The private pilot stated that he reduced the throttle and began braking to abort the takeoff. The CFI reported she assisted in brake application and keeping the airplane under control. The airplane ran off the departure end of the 3,200-ft runway, continued up a small hill, and came to rest in a cornfield.

Post-accident examination revealed a mud dauber nest blocking the pitot tube. There was no evidence of pre-impact mechanical malfunction. A pair of heavy, black skid marks, approximately 600 feet long, continued down the runway and off the end to where the airplane came to rest. The airport manager witnessed the airplane as it ran off the runway, and he estimated its speed to be 40 mph. He stated that both pilots were "standing on the brakes, with full power applied, for about 1,000 feet.... They finally throttled back near the end of the pavement."

A few observations regarding takeoff: Many pilots have takeoff expectancy — they expect the airplane to fly and it usually does. But the pro tries to think through what nastiness might be in store and is pleasantly surprised when something doesn't go wrong. Looking and listening to the airplane are mandatory. A quick scan of power and airspeed instruments early in the takeoff run shows if indications are normal. If not, that's a great time to reconsider the takeoff. Naturally, airplanes stop much better if you remove power rather than applying brakes against an engine at full bore. Brain fade in such circumstances is not uncommon, which is why thinking about a possible rejected takeoff just before taking the runway is great preparation.

Airspeed indication problems are best resolved on the ground, but if you are too far down the runway and the aircraft is performing normally, power plus proper pitch equals performance — the airplane will fly. Set up for a normal landing with flaps, gear, and power where they normally are and you should have an uneventful arrival.
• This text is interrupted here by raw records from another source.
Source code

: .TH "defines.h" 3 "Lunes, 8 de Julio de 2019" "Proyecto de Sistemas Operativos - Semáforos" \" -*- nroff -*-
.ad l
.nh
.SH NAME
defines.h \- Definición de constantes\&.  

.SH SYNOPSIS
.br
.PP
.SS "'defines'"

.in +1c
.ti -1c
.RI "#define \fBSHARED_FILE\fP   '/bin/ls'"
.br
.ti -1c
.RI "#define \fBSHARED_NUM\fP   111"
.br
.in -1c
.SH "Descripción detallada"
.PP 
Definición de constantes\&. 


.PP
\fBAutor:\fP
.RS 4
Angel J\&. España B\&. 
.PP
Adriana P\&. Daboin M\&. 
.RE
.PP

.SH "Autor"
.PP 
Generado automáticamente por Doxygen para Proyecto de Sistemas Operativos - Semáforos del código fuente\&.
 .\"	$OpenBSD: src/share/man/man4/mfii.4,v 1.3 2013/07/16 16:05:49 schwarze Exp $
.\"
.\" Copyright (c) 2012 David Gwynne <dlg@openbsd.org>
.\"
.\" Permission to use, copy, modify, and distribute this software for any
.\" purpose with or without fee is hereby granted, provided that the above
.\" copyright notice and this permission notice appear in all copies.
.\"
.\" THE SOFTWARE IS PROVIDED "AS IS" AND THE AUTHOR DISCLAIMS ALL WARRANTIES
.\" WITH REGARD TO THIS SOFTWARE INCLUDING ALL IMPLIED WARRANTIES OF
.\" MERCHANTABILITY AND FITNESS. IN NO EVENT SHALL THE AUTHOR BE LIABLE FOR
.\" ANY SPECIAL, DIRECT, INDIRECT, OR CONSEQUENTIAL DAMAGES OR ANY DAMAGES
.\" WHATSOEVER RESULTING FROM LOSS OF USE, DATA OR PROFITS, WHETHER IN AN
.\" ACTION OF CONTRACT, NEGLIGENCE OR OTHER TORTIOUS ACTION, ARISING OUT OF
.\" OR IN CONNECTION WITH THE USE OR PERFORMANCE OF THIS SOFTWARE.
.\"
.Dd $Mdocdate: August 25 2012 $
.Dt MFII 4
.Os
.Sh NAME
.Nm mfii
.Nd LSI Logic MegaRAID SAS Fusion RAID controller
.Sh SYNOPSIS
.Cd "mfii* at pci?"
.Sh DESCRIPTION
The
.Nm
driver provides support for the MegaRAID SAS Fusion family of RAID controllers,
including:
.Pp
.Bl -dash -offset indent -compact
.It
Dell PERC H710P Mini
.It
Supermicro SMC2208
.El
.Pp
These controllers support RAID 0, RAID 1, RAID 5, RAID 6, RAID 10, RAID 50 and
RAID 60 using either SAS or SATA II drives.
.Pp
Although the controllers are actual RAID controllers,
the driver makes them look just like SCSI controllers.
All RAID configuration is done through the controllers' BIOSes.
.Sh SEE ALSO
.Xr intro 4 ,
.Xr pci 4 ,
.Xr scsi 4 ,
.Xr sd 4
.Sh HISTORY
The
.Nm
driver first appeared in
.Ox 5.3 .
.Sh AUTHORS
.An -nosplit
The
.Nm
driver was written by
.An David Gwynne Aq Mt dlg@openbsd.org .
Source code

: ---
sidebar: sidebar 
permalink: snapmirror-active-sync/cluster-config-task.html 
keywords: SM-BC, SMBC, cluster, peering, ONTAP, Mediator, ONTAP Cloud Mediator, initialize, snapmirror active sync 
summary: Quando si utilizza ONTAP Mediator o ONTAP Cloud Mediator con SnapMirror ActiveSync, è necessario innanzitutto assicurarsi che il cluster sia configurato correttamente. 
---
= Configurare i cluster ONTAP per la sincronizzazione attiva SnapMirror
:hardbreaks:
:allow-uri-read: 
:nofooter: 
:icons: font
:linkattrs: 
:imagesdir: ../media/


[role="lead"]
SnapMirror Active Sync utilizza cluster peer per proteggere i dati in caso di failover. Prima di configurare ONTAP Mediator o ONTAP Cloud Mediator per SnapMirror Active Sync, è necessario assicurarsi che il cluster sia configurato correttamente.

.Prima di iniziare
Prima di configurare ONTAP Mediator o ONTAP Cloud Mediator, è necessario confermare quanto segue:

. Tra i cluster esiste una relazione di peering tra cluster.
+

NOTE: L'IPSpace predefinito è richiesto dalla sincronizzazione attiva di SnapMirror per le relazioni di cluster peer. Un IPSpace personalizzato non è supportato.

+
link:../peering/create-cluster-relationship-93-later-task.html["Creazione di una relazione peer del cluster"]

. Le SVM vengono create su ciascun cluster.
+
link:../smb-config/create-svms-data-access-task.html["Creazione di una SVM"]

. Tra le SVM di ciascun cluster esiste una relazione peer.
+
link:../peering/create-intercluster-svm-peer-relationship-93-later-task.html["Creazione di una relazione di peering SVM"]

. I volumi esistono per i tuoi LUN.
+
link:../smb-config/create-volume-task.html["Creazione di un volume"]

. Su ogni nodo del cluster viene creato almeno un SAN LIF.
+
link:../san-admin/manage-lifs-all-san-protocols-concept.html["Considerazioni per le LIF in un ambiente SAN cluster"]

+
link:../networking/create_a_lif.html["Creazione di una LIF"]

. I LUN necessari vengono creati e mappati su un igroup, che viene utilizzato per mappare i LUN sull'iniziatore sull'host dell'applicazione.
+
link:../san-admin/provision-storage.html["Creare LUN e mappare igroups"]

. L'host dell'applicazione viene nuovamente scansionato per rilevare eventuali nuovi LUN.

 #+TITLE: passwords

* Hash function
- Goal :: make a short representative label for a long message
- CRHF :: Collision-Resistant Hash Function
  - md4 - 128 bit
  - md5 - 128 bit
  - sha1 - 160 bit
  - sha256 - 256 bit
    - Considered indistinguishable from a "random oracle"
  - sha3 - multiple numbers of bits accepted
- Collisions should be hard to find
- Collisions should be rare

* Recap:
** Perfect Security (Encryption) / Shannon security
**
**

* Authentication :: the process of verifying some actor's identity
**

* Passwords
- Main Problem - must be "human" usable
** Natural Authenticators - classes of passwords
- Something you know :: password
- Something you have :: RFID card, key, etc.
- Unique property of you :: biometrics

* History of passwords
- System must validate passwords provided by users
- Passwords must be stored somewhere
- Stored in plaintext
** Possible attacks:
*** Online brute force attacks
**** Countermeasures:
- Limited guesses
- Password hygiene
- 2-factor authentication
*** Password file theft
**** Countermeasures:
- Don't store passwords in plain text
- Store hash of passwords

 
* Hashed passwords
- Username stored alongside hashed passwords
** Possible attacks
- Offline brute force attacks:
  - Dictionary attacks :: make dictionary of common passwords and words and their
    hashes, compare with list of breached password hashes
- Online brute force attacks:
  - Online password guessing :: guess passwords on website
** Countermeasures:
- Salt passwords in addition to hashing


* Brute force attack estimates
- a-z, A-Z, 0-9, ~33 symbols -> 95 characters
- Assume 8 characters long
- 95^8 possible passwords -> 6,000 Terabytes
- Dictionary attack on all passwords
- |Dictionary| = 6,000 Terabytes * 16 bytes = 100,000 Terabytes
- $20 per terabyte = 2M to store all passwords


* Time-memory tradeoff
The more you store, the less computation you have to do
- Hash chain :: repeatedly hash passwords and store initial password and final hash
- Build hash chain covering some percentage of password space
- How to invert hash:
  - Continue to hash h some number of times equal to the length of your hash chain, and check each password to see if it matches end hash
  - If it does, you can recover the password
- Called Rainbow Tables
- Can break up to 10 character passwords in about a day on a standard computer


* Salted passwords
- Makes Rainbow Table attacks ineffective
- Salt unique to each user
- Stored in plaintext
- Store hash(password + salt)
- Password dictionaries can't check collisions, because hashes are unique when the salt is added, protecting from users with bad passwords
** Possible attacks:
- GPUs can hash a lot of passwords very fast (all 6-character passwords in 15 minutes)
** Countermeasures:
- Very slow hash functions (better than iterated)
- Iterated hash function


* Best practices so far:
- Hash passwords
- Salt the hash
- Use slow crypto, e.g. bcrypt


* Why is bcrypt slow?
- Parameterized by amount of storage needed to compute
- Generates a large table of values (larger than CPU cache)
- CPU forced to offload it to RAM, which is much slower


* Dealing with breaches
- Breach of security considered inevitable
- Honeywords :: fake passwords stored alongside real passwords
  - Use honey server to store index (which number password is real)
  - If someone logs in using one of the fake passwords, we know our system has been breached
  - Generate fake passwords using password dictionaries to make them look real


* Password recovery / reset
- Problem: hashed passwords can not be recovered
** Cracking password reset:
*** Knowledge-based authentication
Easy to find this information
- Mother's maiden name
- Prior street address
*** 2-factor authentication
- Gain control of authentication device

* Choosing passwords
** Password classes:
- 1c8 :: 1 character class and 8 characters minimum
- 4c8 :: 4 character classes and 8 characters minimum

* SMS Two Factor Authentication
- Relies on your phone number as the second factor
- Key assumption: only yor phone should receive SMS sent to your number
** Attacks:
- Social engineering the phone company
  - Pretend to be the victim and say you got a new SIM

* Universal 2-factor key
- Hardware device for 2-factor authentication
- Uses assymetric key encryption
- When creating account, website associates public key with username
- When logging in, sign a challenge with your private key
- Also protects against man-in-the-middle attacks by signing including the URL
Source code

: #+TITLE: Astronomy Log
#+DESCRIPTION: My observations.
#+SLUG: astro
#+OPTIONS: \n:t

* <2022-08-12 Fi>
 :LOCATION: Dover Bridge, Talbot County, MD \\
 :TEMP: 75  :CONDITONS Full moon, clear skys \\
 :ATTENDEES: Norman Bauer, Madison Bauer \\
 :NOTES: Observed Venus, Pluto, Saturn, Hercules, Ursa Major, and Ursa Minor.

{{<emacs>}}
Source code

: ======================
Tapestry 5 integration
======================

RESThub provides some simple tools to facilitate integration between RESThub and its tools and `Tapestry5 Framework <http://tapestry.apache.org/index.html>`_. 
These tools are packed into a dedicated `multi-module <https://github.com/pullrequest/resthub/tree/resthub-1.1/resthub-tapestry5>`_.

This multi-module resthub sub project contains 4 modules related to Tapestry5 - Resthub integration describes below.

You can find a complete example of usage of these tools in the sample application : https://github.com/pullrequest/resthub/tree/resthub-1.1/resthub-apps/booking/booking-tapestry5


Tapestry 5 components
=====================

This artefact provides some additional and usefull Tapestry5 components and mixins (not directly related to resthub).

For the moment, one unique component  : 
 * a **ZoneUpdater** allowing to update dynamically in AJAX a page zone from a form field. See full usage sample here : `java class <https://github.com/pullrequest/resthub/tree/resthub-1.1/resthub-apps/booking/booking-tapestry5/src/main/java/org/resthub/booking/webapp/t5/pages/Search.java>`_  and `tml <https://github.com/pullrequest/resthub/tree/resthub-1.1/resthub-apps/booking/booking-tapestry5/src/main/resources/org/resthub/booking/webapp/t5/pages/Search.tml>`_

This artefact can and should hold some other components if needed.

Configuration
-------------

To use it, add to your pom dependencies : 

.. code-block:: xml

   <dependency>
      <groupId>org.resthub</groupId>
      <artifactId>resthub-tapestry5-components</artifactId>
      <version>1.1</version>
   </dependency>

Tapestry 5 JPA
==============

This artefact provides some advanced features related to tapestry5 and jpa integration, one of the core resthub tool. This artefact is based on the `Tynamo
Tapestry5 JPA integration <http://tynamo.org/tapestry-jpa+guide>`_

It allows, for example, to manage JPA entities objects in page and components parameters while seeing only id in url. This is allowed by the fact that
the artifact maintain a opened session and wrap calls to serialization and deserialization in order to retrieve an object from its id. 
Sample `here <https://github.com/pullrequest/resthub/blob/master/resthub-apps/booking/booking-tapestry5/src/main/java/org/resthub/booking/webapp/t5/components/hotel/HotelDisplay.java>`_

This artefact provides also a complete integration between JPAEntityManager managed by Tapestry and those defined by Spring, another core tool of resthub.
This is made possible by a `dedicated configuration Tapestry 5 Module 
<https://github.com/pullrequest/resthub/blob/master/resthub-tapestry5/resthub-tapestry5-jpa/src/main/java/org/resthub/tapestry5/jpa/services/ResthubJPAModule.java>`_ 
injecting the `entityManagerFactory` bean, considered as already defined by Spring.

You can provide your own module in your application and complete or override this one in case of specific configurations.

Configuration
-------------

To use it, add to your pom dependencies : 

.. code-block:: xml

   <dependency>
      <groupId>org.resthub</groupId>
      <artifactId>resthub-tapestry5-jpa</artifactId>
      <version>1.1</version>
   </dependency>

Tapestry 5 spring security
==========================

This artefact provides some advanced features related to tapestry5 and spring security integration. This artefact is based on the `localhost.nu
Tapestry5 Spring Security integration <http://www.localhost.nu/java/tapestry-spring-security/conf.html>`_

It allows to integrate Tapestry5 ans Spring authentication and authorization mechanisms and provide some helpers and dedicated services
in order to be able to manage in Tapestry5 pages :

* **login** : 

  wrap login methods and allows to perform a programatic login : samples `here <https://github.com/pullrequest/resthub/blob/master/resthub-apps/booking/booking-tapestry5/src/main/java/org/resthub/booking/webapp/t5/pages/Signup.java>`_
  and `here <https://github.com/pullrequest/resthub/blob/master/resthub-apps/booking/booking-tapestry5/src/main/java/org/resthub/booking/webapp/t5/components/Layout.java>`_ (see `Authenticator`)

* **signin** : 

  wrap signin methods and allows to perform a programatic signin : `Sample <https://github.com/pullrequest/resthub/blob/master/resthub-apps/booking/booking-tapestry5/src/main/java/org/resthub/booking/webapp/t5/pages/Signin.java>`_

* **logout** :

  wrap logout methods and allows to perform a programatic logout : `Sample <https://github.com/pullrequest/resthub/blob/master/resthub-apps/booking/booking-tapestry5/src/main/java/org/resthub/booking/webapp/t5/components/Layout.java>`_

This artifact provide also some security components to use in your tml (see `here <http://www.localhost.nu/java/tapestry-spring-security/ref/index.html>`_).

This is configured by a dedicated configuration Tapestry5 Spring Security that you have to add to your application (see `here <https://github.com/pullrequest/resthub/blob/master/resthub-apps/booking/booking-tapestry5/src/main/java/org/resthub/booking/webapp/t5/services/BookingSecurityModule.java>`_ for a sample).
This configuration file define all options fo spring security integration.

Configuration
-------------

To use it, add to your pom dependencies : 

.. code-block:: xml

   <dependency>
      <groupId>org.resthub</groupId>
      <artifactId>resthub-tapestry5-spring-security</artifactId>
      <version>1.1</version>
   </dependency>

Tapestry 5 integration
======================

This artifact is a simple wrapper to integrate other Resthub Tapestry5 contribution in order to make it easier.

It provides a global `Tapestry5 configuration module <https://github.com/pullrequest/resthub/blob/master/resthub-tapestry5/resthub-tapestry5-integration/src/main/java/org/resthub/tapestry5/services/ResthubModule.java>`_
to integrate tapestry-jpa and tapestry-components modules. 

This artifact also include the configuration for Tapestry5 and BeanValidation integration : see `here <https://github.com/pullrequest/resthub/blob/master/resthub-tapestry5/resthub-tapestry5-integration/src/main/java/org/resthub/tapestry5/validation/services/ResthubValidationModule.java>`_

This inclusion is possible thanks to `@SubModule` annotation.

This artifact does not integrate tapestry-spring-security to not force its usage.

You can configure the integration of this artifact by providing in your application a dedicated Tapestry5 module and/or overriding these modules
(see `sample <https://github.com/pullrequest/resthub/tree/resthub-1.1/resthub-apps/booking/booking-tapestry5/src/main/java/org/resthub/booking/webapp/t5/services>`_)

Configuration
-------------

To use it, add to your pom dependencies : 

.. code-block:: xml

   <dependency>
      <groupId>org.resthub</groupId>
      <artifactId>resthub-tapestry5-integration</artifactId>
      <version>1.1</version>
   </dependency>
So, even a thorough preflight may not solve the bug problem. Prevention is the only way and that means using covers for pitot and fuel vents. It also means being darn sure to remove them — in the case of the fuel vents, the engine will likely run just long enough to put the aircraft in a very compromised position either during or just after takeoff. Being bugged just isn't a good thing in an aircraft.